Consensus statement on care of the hyperglycaemic/diabetic patient during and in the immediate follow-up of an acute coronary syndrome.
Vergès B, Avignon A, Bonnet F, Catargi B, Cattan S, Cosson E, Ducrocq G, Elbaz M, Fredenrich A, Gourdy P, Henry P, Lairez O, Leguerrier AM, Monpère C, Moulin P, Vergès-Patois B, Roussel R, Steg G, Valensi P (Diabetes and Cardiovascular Disease study group of the SFD [Société Francophone du Diabète], in collaboration with the SFC) .
Type 2 diabetes is a major risk for cardiovascular morbidity and mortality (1,2). The increased risk for coronary artery disease is already present at mildly elevated levels of blood glucose still below the threshold for diabetes (3-5). The prevalence of diabetes or abnormal glucose metabolism is very high in patients presenting with an acute coronary syndrome (ACS). Indeed, among patients hospitalized for an ACS, 30% to 40% have diabetes, 25% to 36% show impaired fasting glucose (IFG) or impaired glucose tolerance (IGT) and only 30% to 40% have normal glucose tolerance (6-9). In addition, the prognosis after an ACS is impaired in diabetic patients (9). Thus diabetes care during and in the immediate follow-up of an ACS is an important issue. So far, recommendations on diabetes treatment during an ACS are limited. There is clearly a lack of specific guidelines with regard to glucose management in ACS patients. There is no consensus statement on the use of non-insulin treatments during and in the immediate follow-up of an ACS. Furthermore, cardiologists have no clear recommendations on when to refer a patient to a diabetologist/diabetology team during and following an ACS. In addition, in patients presenting with an ACS, without previously known diabetes but with hyperglycaemia, there is a need for a clear diagnostic pathway for the diagnosis and the management of abnormal glucose metabolism (IFG/IGT) and diabetes.
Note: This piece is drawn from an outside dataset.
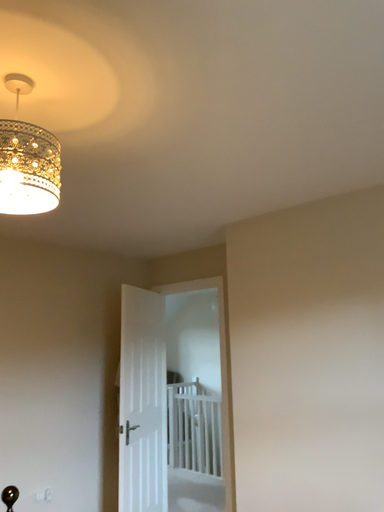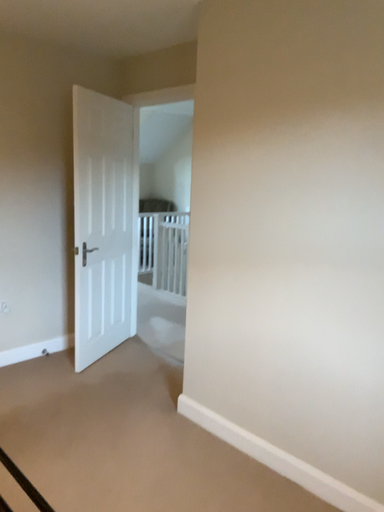
Question: How did the camera likely rotate when shooting the video?

Choices:
 (A) rotated upward
 (B) rotated downward

Answer: (B)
For these reasons the Diabetes and Cardiovascular Disease study group of the SFD (Société Francophone du Diabète), in collaboration with the SFC (Société Française de Cardiologie), has decided to set up a consensus statement on the "Care of the hyperglycaemic/diabetic patient during and in the immediate follow-up of an acute coronary syndrome". The aim was to write a consensus statement with regard to the hyperglycaemic/diabetic patient at different times of an ACS (the Intensive Care Unit [ICU] period, the post-ICU period and the short-term follow-up after discharge including cardiac rehabilitation), embracing all of the different diagnostic and therapeutic issues and optimizing the collaboration between cardiologists and diabetologists. We have used for this consensus, the recommendation grades according to the French HAS;
- Level A: established scientific proof (based on high quality randomized comparative trials or meta-analysis of randomized control trials),
- level B: scientific hypothesis (based on low quality randomized comparative trials, well-run non randomized comparative studies or cohort studies)
- and level C: low level of proof (based on case-control studies) (10).